Ségur de la santé : sous-financement à tous les étages

 

Raoul TACHON

Après l'émotion suscitée par le premier confinement qui a vu une mise sous tension sans précédent de nos hôpitaux, les accords du Ségur de la santé de juillet 2020 ont permis une revalorisation massive des salaires. Cette augmentation, pour partie immédiate dès octobre 2020 (CTI), pour partie différée dans le cadre de négociations sur les revalorisations de carrière, fait suite à 10 années de disette salariale, à peine interrompues par deux revalorisations de 0,6% du point d'indice en 2016 et 2017.

Les premières remontées de terrain commencent à faire apparaître un sous-financement que la FHF chiffre déjà à environ 500 M€ en 2021 pour le seul secteur public.

L'application des mesures se heurte à l'extrême complexité de la réalité du moment, marqué par la mise en oeuvre de la garantie de financement (provisoire), l'application de réformes tarifaires dès 2022 pour les urgences, le SSR, la psychiatrie, la variété des canaux de distribution des financements (tarifs, MIGAC, dotation populationnelle), les différences de statuts : le secteur privé perd au passage les abattements Fillon, sans compensation.

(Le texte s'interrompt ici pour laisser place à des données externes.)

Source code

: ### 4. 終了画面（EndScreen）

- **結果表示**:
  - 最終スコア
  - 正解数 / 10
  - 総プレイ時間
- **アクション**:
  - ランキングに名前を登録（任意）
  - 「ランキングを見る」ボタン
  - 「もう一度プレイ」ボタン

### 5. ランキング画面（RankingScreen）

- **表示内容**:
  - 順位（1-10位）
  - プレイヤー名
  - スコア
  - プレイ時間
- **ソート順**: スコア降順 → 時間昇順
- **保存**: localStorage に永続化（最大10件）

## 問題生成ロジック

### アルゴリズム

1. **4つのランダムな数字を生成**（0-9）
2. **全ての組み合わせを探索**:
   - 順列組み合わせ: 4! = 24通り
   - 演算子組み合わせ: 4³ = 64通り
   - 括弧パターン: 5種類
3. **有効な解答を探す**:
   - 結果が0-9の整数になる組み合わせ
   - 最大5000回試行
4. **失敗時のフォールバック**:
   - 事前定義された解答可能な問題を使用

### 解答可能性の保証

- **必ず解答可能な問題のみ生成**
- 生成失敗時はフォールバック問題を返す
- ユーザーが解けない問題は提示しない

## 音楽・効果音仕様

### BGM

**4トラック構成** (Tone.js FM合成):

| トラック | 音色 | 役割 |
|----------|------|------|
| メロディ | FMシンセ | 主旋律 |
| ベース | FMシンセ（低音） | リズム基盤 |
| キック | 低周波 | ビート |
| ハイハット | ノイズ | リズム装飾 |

S'y ajoute une question qui ne paraît simple que pour les acteurs éloignés du terrain : de combien de salariés parle-t-on ? Le recensement à travers la statistique annuelle des établissements 2019 a-t-il un sens ?

Enfin, aux augmentations officielles s'ajoutent les efforts que doivent consentir les établissements individuellement pour attirer et retenir les catégories de personnel qui sont en position de force sur le marché de l'emploi, de façon inégale selon les territoires.

Le sous-financement que commencent à ressentir les établissements est d'autant plus inquiétant qu'il dépasse les problèmes techniques d'application et fait écho à un autre sous-financement : celui de l'assurance-maladie. 

La LFSS envisage un déficit de la branche maladie de 19,7 Mds€ en 2022, qui fait suite à un déficit qui a dépassé 30 Mds€ en 2020 et 2021. Or les mesures de revalorisations salariales pèsent pour 12,5 Mds€ dans le déficit 2022. Sur cette somme, 10 Mds€ correspondent à des coûts pérennes qui seront amenés sans doute à augmenter avec la montée en régime du « Ségur 2 ».

Les augmentations salariales ont été de facto financées par emprunt, avec une dette sociale qui a bondi de 115 Mds€ fin 2019 à 165 Mds fin 2021 si l'on ajoute les dettes à court terme de l'ACOSS et celles de la CADES.

Alors que la question des retraites revient dans le débat public, l'avant-projet de loi de la LFSS 2022 projette le déficit de la branche vieillesse à 9,7 Mds€ en 2025, et reconnaît que celui de la branche maladie dépasserait 15 Mds€ à cette date, à fiscalité constante et avec une prévision de croissance de 4% en 2022 et 1,5% en moyenne ensuite. Pour mémoire, le record historique de déficit de la branche maladie, consécutif à la crise financière de 2008 avait été de 11,6 Mds€ en 2010. Cela avait pris 8 ans pour le faire disparaître, au prix d'un effort considérable infligé à tout l'écosystème hospitalier, des salariés aux fournisseurs.

L'inquiétude des hospitaliers qui ont traversé une longue période de sous-financement du secteur, avec un frein apporté à la fois aux investissements et aux salaires est donc légitime à quelques mois des élections.